_Problem statement_
Copy out the text of the records word for word, leaving out the pictures.

== == ==

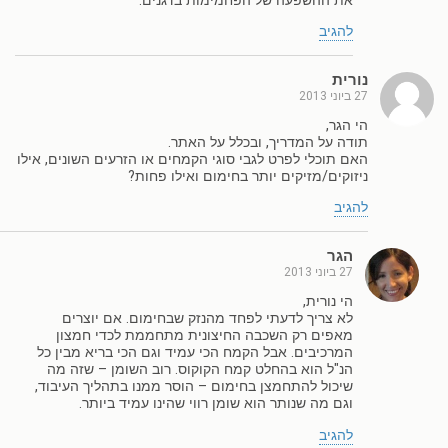
את ההשפעה של הפחמימות בדגנים.
להגיב
נורית
27 ביוני 2013
הי הגר,
תודה על המדריך, ובכלל על האתר.
האם תוכלי לפרט לגבי סוגי הקמחים או הזרעים השונים, אילו
ניזוקים/מזיקים יותר בחימום ואילו פחות?
להגיב
הגר
27 ביוני 2013
הי נורית,
לא צריך לדעתי לפחד מהנזק שבחימום. אם יוצרים
מאפים רק השכבה החיצונית מתחממת לכדי חמצון
המרכיבים. אבל הקמח הכי עמיד וגם הכי בריא מבין כל
הנ"ל הוא בהחלט קמח הקוקוס. רוב השומן – שזה מה
שיכול להתחמצן בחימום – הוסר ממנו בתהליך העיבוד,
וגם מה שנותר הוא שומן רווי שהינו עמיד ביותר.
להגיב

== == ==

_Problem solution_
את ההשפעה של הפחמימות בדגנים.
להגיב
נורית
27 ביוני 2013
הי הגר,
תודה על המדריך, ובכלל על האתר.
האם תוכלי לפרט לגבי סוגי הקמחים או הזרעים השונים, אילו
ניזוקים/מזיקים יותר בחימום ואילו פחות?
להגיב
הגר
27 ביוני 2013
הי נורית,
לא צריך לדעתי לפחד מהנזק שבחימום. אם יוצרים
מאפים רק השכבה החיצונית מתחממת לכדי חמצון
המרכיבים. אבל הקמח הכי עמיד וגם הכי בריא מבין כל
הנ"ל הוא בהחלט קמח הקוקוס. רוב השומן – שזה מה
שיכול להתחמצן בחימום – הוסר ממנו בתהליך העיבוד,
וגם מה שנותר הוא שומן רווי שהינו עמיד ביותר.
להגיב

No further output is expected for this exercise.